3. AES : Advanced Encryption Standard

• AES currently offers the strongest level of encryption possible for symmetric encryption . it can reach up to 256 bit encryption .
  

Authentication :

the widely supported hashing algoritm are used :

1. MD5(Message Digital 5)
2. Secure Hash Algoritm (SH-1)

• Hashing features pass data through a mathematical algorithm to generate a hash for data integrity nn
  

DH (Deffie-Hellman) :

The goog of DH algorithm is to give devices a way to security exchanges the shared key over a public network .

• DH1 : 768 bit
• DH2 : 1024 bit
• H3 : 1536 bit

SSL:

SSL :Secure Socket Layer: SSL encrypt the segments of network connections at the Transport Layer end-to-end.

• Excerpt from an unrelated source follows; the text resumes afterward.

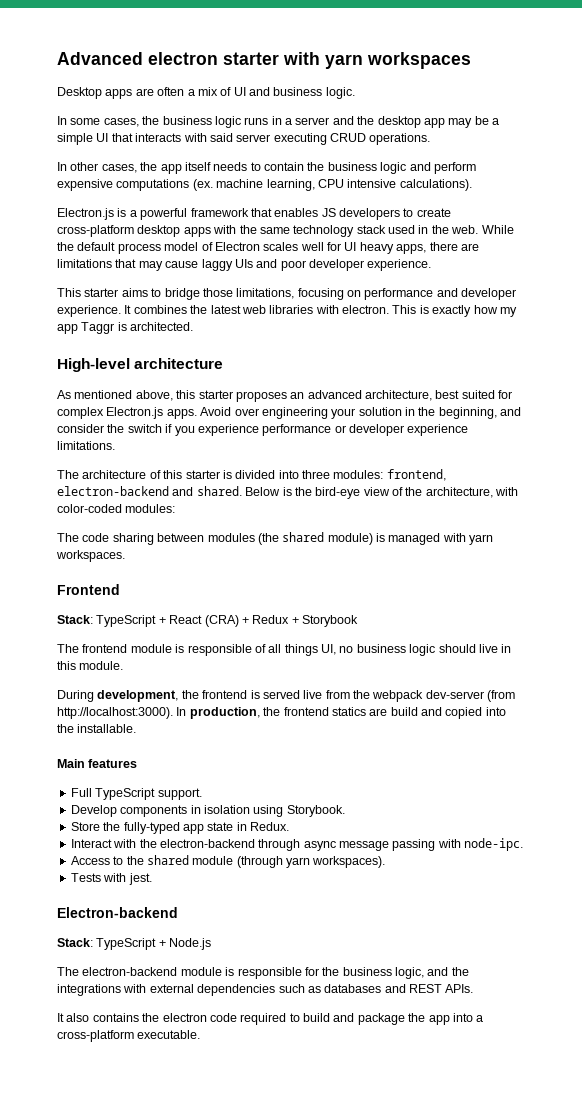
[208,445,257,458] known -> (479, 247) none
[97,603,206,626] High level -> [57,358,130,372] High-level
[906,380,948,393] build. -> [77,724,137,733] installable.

Several versions of the protocols are in wide-spread use in applications like web browsing, electronic mail, Internet faxing, instant messaging and voice-over-IP (VoIP).(Wikipediya)

To support SSL vpm connection you need a router or cisco ASA that be configured with SSL VPN and the client can connect using standard web browser.SSL use port 443.(SSL is a transport layer protocol)

Cisco introduce web VPN server acts as a web server can be implemented by many devices including as ASA . this connection uses SSL for all communication.

SSL VPN types :

• Clientless :Doesn't allow user to use application on their PC over the VPN
  
• Thin Client : Install Activex or Java based plugins after the user has successfully authenticated to the VPN . this plugin allow user to use application (only TCP based application ). CISCO released a new implemention called "CISCO Secure Desktop".